The completion in this case is $k[[x,y]]/(f)$. Since $k[[x,y]]$ is a UFD, we can factor $f$ into a product of powers of distinct irreducibles $f = p_1^{n_1} \cdot p_2^{n_2} \cdot \ldots \cdot p_l^{n_l}$. The number of minimal primes in this case will be the number $l$ of distinct irreducible terms in the decomposition above. Let $\mathfrak{m}$ denote the maximal ideal of $k[[x,y]]$. For each irreducible power series $p_j$, we can write $p_j = h_j + g_j$, where $h_j$ is a homogeneous polynomial of degree the same as the order of vanishing $d_j = \text{ord}(p_j)$, and $g_j \in \mathfrak{m}^{d_j+1}$. By reducing the equality $$f = p_1^{n_1} \cdot p_2^{n_2} \cdot \ldots \cdot p_l^{n_l}$$ modulo $\mathfrak{m}^{i_0+1}$, we see that $$f_{i_0} = h_1^{n_1} \cdot h_2^{n_2} \cdot \ldots \cdot h_l^{n_l}$$ In paticular, by counting degrees, we see that $$ i_0 = \sum_{i=1}^l \text{deg}(h_i) \cdot n_i$$ Since none of the $p_i$ are units, we have $\text{deg}(h_i) \geq 1$for all $i$, and so the equality above makes it clear that the number of branches $l$ is indeed at most the degree of the lowest homogeneous term $i_0$.

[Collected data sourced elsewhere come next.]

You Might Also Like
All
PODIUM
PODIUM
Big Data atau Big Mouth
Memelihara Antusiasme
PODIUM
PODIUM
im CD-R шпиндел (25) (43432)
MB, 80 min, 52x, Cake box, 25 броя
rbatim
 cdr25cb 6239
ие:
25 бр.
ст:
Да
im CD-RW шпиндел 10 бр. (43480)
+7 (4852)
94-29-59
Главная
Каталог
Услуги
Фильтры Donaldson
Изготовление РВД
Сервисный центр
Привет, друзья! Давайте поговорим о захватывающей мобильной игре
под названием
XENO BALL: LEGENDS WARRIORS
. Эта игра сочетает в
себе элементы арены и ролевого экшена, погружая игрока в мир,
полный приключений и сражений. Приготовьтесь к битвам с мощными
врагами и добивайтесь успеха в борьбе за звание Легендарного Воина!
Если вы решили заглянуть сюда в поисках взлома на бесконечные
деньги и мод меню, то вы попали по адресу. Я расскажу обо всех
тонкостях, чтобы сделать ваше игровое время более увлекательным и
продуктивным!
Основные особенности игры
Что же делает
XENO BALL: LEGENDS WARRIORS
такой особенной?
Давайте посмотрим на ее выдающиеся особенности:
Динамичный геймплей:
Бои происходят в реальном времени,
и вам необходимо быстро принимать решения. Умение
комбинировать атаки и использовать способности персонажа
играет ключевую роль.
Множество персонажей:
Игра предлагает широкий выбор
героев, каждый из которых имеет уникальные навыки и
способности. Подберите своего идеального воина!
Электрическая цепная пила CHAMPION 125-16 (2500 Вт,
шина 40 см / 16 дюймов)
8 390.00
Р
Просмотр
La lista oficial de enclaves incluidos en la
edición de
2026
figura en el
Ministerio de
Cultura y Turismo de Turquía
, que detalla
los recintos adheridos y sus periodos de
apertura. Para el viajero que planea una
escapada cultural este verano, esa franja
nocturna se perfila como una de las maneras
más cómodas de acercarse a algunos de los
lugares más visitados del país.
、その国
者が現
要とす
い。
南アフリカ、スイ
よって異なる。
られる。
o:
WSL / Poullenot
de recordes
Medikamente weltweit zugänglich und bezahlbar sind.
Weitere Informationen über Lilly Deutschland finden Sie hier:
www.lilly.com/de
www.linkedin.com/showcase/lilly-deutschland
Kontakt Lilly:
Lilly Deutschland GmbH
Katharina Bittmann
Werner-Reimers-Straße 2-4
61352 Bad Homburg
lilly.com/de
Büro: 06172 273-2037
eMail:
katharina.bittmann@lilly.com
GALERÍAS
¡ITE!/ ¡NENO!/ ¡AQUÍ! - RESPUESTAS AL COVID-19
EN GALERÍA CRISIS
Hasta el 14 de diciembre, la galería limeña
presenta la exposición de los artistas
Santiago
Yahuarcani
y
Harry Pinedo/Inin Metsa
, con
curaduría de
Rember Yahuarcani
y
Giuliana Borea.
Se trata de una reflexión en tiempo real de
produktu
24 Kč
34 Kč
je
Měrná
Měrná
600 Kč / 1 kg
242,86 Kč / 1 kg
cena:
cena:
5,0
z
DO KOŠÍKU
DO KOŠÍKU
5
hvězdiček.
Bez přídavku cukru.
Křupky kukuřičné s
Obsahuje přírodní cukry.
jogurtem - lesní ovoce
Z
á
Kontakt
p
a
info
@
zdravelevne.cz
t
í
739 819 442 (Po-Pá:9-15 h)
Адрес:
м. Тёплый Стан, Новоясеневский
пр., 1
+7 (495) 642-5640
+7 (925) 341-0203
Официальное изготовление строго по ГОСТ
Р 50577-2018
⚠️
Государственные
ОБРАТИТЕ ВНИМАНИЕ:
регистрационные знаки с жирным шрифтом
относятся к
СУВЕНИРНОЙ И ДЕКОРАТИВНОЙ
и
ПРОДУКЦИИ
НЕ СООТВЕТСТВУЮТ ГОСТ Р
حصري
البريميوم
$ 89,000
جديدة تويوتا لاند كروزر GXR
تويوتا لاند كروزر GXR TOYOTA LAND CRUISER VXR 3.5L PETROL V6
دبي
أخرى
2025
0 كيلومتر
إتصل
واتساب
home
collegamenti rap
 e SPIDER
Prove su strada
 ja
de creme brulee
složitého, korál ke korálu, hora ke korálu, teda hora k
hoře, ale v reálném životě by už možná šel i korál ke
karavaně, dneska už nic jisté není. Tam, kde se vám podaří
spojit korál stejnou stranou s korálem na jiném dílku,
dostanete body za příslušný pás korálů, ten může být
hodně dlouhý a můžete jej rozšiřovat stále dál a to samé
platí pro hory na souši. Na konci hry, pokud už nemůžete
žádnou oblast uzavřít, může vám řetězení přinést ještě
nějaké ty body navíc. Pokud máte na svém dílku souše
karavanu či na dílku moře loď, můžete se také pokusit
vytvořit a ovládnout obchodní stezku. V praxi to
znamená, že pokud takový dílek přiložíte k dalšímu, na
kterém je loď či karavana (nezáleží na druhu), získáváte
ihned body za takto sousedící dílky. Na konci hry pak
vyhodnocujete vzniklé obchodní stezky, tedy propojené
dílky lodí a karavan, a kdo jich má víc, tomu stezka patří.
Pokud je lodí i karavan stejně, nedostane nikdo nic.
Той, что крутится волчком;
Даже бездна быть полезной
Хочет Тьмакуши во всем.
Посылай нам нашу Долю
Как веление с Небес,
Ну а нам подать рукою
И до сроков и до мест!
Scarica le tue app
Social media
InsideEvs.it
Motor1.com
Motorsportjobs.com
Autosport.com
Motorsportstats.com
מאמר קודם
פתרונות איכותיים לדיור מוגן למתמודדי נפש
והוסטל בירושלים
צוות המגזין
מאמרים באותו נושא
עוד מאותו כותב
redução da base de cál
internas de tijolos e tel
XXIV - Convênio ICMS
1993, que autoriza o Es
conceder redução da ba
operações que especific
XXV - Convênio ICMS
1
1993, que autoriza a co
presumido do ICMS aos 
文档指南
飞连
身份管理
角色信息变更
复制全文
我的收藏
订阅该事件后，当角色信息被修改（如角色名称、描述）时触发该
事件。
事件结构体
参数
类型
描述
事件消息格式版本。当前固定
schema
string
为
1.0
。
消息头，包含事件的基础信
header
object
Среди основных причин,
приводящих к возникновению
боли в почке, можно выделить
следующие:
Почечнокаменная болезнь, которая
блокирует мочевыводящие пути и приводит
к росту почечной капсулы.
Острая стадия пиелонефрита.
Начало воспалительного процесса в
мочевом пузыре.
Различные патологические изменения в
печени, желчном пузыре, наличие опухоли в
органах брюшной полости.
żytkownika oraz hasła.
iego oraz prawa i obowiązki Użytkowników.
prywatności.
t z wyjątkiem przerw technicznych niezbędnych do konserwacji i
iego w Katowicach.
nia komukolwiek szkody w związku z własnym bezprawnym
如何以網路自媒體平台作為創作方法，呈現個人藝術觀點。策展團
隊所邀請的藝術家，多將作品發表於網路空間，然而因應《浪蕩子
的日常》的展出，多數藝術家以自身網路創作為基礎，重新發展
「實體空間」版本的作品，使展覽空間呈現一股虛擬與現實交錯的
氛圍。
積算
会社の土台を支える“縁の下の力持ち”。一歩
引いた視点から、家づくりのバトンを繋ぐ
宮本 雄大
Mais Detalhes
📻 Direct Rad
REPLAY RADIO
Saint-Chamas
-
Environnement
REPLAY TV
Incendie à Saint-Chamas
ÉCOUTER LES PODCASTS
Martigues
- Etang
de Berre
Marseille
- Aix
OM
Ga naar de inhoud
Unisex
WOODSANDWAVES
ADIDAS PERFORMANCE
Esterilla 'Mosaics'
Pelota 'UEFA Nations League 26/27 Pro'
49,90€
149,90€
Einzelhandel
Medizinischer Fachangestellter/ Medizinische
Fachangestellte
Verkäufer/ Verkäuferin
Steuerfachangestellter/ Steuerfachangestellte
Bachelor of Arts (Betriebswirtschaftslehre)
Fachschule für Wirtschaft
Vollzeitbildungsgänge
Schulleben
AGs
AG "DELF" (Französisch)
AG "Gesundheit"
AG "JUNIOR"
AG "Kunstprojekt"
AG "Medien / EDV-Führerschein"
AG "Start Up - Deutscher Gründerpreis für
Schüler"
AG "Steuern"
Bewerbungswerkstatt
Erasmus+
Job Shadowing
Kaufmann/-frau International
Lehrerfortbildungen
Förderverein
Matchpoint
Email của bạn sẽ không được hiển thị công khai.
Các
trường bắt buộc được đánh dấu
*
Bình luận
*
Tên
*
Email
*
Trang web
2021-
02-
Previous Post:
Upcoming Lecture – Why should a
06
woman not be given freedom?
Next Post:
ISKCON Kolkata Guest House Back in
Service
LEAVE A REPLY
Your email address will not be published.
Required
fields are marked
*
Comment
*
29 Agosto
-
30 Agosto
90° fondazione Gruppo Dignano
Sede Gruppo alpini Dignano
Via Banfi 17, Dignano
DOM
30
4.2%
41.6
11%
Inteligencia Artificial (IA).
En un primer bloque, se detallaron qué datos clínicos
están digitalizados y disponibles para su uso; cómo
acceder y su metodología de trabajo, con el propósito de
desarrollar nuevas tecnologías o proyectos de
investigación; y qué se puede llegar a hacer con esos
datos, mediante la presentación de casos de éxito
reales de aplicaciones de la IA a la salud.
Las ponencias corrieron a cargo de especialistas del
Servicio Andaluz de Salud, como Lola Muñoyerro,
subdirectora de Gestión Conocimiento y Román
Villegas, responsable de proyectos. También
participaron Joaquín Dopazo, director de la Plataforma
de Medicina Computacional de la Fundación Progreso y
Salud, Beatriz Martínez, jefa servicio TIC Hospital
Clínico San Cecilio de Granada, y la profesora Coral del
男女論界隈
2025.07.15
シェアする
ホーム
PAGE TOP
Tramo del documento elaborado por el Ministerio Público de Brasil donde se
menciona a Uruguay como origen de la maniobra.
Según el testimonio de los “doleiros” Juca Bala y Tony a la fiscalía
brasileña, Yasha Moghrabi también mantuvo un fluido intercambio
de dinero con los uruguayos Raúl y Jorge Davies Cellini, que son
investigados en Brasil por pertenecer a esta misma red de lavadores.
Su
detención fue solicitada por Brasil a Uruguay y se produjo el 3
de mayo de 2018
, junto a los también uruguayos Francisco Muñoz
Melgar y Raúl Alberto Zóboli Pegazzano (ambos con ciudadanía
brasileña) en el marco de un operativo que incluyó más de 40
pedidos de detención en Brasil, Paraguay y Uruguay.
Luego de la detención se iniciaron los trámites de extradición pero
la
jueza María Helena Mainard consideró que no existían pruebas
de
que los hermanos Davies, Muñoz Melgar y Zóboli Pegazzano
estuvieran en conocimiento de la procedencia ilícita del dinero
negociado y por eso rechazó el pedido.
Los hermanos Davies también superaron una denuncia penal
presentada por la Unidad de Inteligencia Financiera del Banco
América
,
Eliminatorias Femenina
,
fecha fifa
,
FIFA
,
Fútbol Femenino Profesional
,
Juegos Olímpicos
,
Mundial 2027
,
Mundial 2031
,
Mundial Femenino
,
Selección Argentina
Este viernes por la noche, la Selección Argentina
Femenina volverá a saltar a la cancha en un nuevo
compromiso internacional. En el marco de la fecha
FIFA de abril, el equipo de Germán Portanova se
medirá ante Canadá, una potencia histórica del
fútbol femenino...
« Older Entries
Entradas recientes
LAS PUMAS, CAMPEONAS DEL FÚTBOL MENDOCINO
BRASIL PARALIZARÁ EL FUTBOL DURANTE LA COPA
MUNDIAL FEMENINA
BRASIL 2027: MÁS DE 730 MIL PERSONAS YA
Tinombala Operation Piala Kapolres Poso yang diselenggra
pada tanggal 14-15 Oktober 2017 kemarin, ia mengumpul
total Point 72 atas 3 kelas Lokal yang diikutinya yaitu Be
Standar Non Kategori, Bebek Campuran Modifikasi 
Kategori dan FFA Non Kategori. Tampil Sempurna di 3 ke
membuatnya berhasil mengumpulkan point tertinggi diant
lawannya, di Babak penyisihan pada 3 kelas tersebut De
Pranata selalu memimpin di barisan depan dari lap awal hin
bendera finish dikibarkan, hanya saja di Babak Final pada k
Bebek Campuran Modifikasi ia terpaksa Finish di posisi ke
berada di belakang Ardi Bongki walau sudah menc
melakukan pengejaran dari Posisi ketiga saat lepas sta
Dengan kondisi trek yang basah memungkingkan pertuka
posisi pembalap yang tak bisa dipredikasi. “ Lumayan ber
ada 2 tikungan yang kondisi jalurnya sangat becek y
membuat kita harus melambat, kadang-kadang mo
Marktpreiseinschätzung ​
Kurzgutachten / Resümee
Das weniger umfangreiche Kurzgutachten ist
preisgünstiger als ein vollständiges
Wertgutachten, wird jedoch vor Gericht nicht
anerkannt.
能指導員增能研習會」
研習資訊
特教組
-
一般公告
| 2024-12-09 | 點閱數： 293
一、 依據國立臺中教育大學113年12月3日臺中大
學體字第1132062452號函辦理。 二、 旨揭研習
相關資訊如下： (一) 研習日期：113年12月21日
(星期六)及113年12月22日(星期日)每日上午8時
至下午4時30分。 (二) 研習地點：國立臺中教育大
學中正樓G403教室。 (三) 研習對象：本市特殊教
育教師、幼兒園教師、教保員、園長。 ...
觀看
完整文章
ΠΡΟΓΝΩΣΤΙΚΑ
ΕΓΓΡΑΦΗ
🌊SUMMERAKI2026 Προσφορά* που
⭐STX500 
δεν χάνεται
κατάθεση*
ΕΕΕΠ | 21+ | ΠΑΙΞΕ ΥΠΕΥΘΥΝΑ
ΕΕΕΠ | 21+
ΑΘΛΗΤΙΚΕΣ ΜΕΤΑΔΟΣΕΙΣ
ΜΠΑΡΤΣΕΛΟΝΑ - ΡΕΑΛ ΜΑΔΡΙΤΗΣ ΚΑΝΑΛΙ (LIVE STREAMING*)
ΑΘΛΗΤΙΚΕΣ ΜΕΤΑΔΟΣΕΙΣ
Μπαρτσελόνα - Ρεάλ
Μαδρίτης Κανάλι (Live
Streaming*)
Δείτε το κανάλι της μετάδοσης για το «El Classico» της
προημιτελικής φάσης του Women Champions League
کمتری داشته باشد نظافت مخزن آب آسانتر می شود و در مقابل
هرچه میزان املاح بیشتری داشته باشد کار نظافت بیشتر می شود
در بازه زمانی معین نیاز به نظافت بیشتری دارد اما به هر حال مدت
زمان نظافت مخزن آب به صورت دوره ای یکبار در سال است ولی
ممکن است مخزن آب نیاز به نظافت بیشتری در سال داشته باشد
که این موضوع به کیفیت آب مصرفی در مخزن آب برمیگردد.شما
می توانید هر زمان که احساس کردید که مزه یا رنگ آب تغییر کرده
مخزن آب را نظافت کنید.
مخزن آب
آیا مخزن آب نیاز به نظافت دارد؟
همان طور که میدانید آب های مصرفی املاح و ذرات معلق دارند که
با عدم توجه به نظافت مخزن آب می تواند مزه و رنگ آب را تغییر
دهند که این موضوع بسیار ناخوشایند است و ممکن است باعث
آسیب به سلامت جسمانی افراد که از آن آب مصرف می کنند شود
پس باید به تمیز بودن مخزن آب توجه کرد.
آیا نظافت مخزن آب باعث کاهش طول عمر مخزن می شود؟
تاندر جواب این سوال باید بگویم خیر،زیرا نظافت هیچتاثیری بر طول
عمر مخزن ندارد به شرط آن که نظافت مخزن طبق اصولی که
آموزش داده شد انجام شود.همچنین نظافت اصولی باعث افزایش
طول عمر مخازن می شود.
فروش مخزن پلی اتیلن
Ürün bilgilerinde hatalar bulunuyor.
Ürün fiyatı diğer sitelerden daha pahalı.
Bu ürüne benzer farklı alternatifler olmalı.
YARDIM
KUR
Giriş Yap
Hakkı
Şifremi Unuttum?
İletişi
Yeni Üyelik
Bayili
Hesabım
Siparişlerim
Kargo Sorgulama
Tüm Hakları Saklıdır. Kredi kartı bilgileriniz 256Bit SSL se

On the other hand, equality does $\underline{not}$ guarantee that the polynomial $f_{i_0}$ splits into $i_0$ distinct linear factors. For an example, take $f = x^2 + xy^2$. The factorization over the completion is $$ f = x(x+y^2)$$ I claim that the irreducibles $x$ and $x+y^2$ do not differ by a unit, and so the number of branches is $2 = i_0$. Note however that $f_{i_0} = x^2$ does not factor into distinct terms.

In order to see the claim, suppose for the sake of contradiction that we have $x + y^2 = xu$ for a unit $u \in k[[x,y]]$. By looking at the linear terms, we see that we can write $u = 1+h$ for some $h \in \mathfrak{m}$. Using $x +y^2 = x(1+h)$, we see that $xh = y^2$. This would contradict uniqueness of factorization for $y^2$, since $x$ is an irreducible element that does not differ from $y$ by a unit.